=== Dataset extract ===

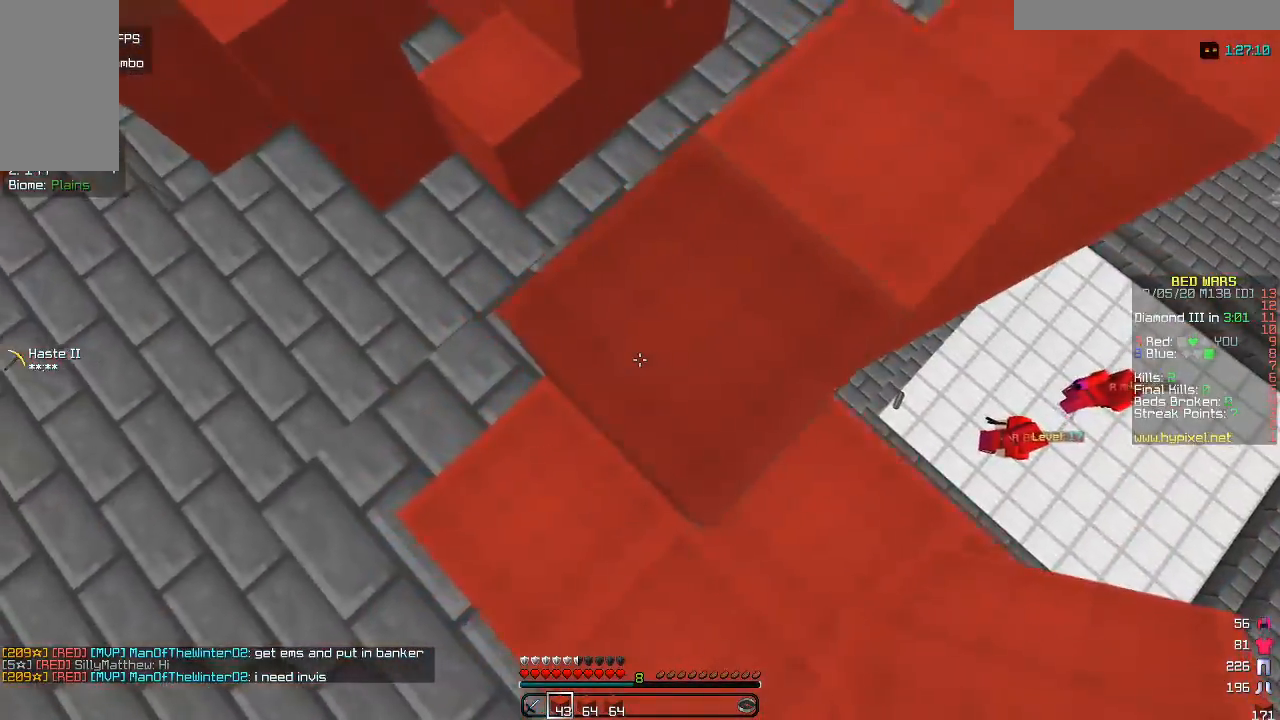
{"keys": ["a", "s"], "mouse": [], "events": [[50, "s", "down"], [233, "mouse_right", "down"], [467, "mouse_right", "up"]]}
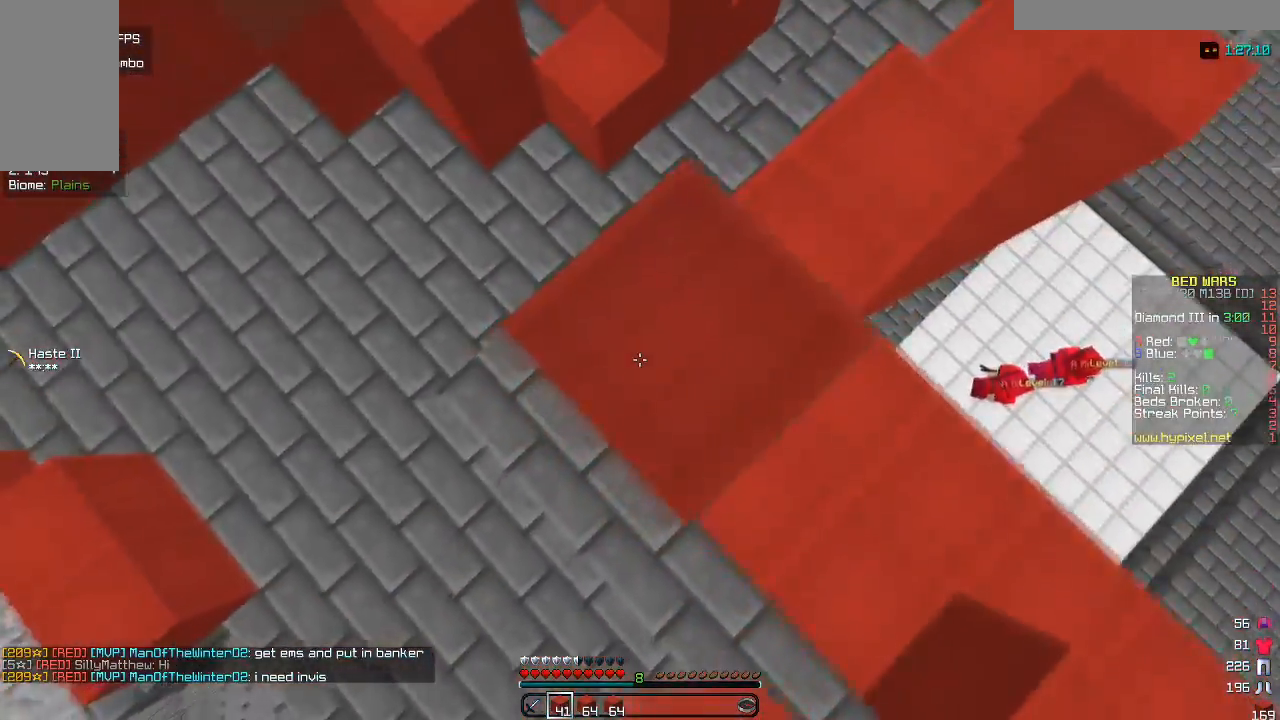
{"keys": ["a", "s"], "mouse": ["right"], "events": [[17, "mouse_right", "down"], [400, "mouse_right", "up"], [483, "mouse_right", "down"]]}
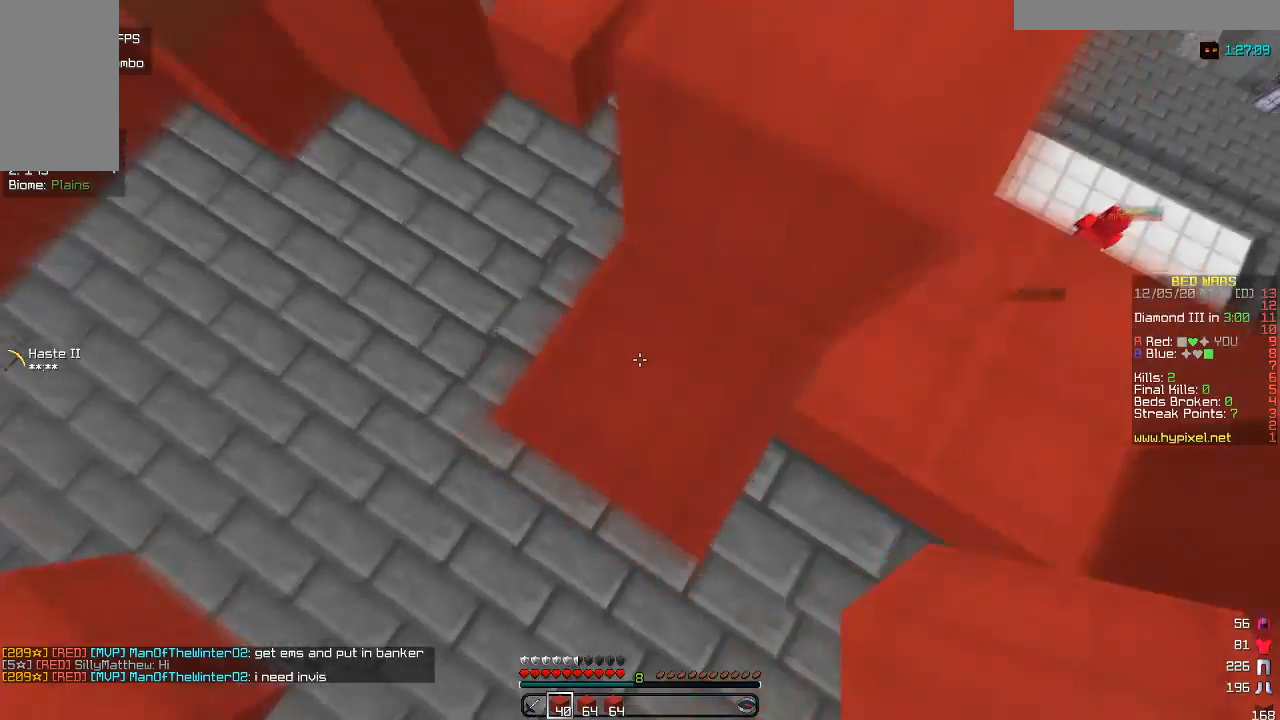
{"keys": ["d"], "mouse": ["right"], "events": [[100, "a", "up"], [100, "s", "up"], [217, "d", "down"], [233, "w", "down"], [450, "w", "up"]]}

===

Exercise. Each line of the data needs to be output exactly, with any image excluded.

Written reply.
{"keys": ["a", "s"], "mouse": [], "events": [[50, "s", "down"], [233, "mouse_right", "down"], [467, "mouse_right", "up"]]}
{"keys": ["a", "s"], "mouse": ["right"], "events": [[17, "mouse_right", "down"], [400, "mouse_right", "up"], [483, "mouse_right", "down"]]}
{"keys": ["d"], "mouse": ["right"], "events": [[100, "a", "up"], [100, "s", "up"], [217, "d", "down"], [233, "w", "down"], [450, "w", "up"]]}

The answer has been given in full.